La révolution culturelle a commencé avec « Août rouge » en 1966 et a duré jusqu’en 1976. Elle s’est exprimée par des manifestations carnavalesques avec des lectures de citations de Mao, par le pillage et le vandalisme d’objets et de sites historiques, par des passages à tabac et des assassinats collectifs de personnes accusées de tendances bourgeoises. Le tout mené par des gardes rouges adolescents dans une atmosphère frénétique. Personne n’était à l’abri – sauf le président Mao, qui a présidé à toute cette furieuse affaire, ce qui constitue en soi une remarquable réussite dans l’exercice du pouvoir.
Le journaliste britannique Tania Branigan examine comment la mémoire – et l’oubli – de la révolution culturelle se perpétue dans la société chinoise.
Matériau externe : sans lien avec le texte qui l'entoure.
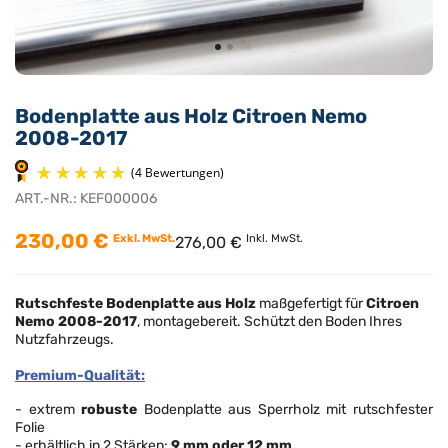
Bodenplatte aus Holz Citroen Nemo
2008-2017
ART.-NR.:
KEF000006
230,00 €
Exkl. MwSt.
Inkl. MwSt.
276,00 €
(4 Bewertungen)
Rutschfeste Bodenplatte aus Holz
maßgefertigt für
Citroen
Nemo
2008-2017
, montagebereit. Schützt den Boden Ihres
Nutzfahrzeugs.
Premium-Qualität:
- extrem
robuste
Bodenplatte aus Sperrholz mit rutschfester
Folie
- erhältlich in 2 Stärken:
9 mm oder 12 mm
Une image de la Chine sans la révolution culturelle est comme celle des États-Unis sans l’esclavage ou de la Grande-Bretagne sans l’empire, écrit-elle, gravement incomplète, trompeuse et quelque peu exagérée. Elle compare également le mutisme torturé de la décennie 1966-1976 à un traumatisme familial, agissant au niveau individuel mais aussi aux niveaux social et politique.
C’est ainsi que le pendule s’est mis à osciller le livre – entre l’individuel et le social, du dirigeant politique à l’historien privé. L’enquête a le caractère d’un dialogue approfondi, avec une place pour les multiples facettes et les contradictions. Il y a suffisamment d’histoires à glacer le sang pour s’efforcer d’assimiler les événements difficiles, mais l’accent est mis fermement sur la mémoire, l’historiographie et la culpabilité. Elle rencontre d’anciens gardes rouges qui, après une vie de silence, commencent à écrire des textes en ligne ou à créer des groupes de pairs. Elle rencontre des survivants qui construisent des musées et des mémoriaux, tolérés mais combattus par les autorités.
Dans la Chine de Xi Jinping d’aujourd’hui – avec un capitalisme communiste, des ambitions mondiales et un statut d’infaillibilité toujours plus grand autour de son dirigeant, le « timonier », comme on l’appelle, à l’instar de Mao – Branigan voit des traces de la révolution culturelle réprimée. Notamment dans le fait que la direction du parti considère l’histoire comme quelque chose qui peut, et doit, être modifié pour répondre à des besoins idéologiques.
Erik est né et a grandi à Stockholm, en Suède, où il a passé la majeure partie de sa vie avant de venir vivre en France en 2018. Il est de langue maternelle suédoise et parle couramment francais. Il a obtenu un diplôme en communication et marketing à l’Université de Stockholm. Passioné par les voyages et la culture Suédoise, il aime partager les infos et valeurs de la Suède.